プロローグ
「これで・・・おわりだ!!」
俺は渾身の力を込めて聖剣を振り下ろす。その一撃が、先ほどの大技を受け体勢を崩していた魔王の身体を切り裂いた。
「ぐ、ぐぉぉぉぉおおおお!!」
「やったか!?」
おいやめろ、それは負けフラグだ! 魔王の断末魔に、仲間がそう言うのを聞いて一瞬焦ったが、どうやら何事も無く魔王は倒されてくれるようであった。
「お、おのれ人間め・・・いずれ我は・・・復活し、今度こそ・・・に、人間を滅ぼして・・・くれようぞ・・・」
実にお約束な捨て台詞を残し、聖剣に切り裂かれた魔王は、黒い霧となって霧散する。これで魔族によって脅かされていた人間の社会は平和となるだろう。そして、俺は『勇者』から『英雄』となったわけだ。この異世界に召喚されてから約一年、長いようで短い時間だったなと、これまでのことに思いを馳せて勝利の余韻を味わう。
「勇者様!」
「ああ・・・俺達の勝利だ!」
一緒に魔王に立ち向かった仲間の声に、余韻を振り払って仲間達へと振り向くと、聖剣を振り上げてそう宣言した。仲間達は嬉しそうな表情を浮かべてこちらを見ていて、今にも駆け寄って来そうな雰囲気だ。
「・・・これで役目は・・・今が最良・・・」
ん? 一人だけ、なにやら真剣な顔つきで俺を見ているやつがいる。そいつはエルフの魔法使いの男で、普段は物腰が柔らかく誰にでも優しいが、いざとなれば強力な魔法で敵を打ち倒す頼れる仲間なのだが・・・。まるで、いまだ敵が残っているかのように切れ長の瞳を細めて俺を見つめている。俺は少し不安になって、周囲を警戒するように見渡した。
「ゆ、勇者様!?」
「え・・・?」
そのとき、ようやく俺は足元になにやら紋様のようなものが浮かび上がっていることに気づいた。と、同時に俺の身体が光に包まれていく。お、おい・・・、これってまさか・・・。

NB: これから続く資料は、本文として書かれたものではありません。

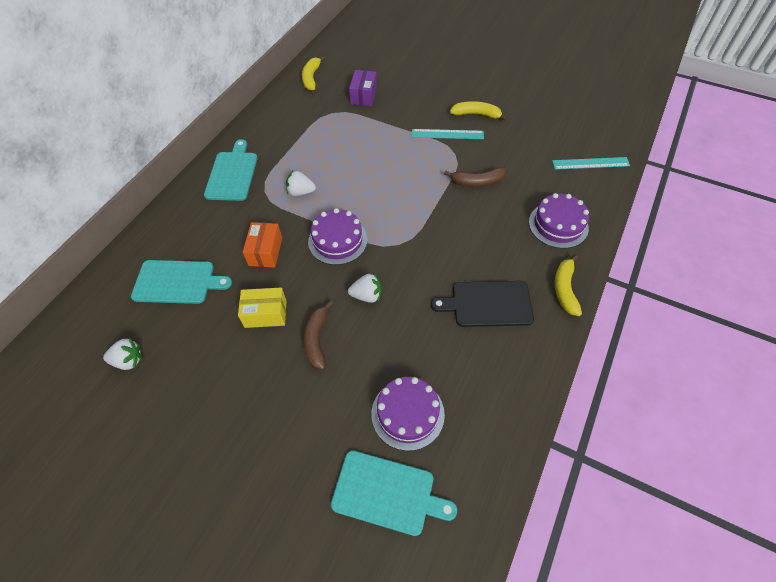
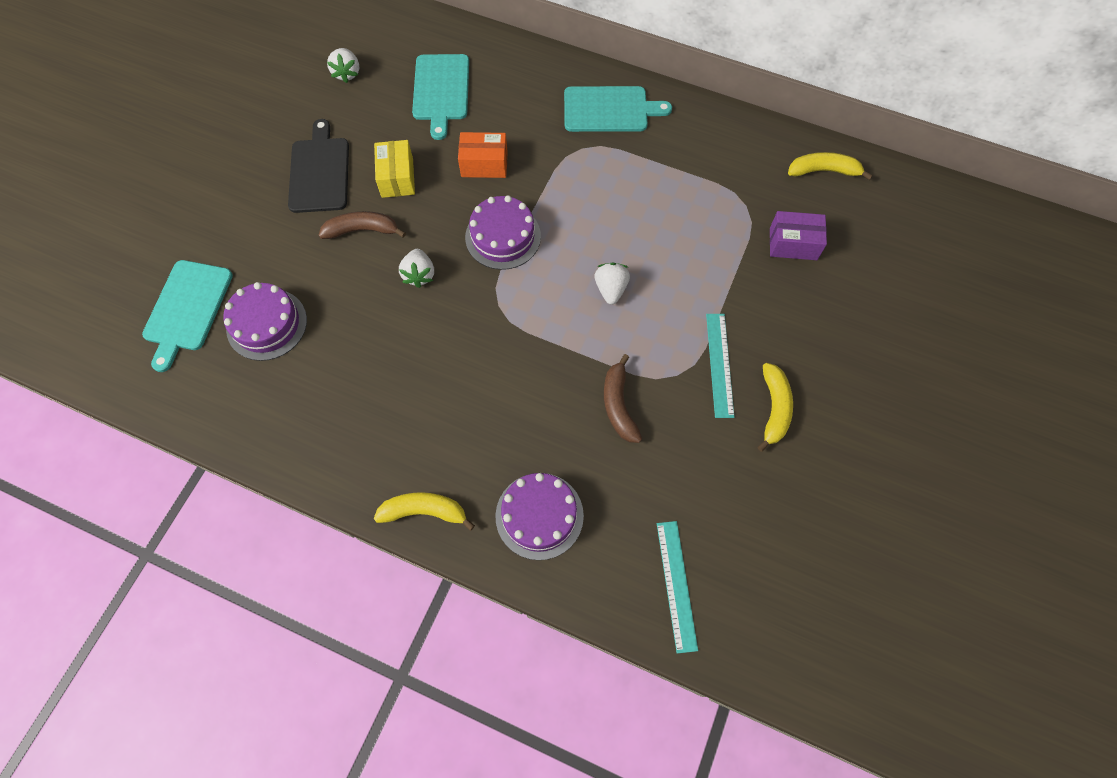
camera: 85 degrees right, 10 degrees up
(301, 192) = (583, 187): white strawberry -> white strawberry (611, 289)
(488, 304) = (403, 411): black cutting board -> black cutting board (319, 172)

「魔王が倒された今、汝の役目も終わった、去れ勇者よ!」
魔法使いの男がそう告げる。なぜ? いまここで? 俺達、仲間だったはずじゃ・・・!?
「勇者様!!」
仲間の裏切りとも取れる行動に混乱する俺の頭に、覚えのある感覚が広がる。これは俺が元の世界からこちらの世界へと来たときに感じたものだ。他の仲間は突然のことに、ただその場から手を伸ばすことしかできない。やがて俺の身体を取り囲む光が強まり、不意に足元から地面が消失したような感覚を感じる。そして、俺はこの世界から消失した・・・。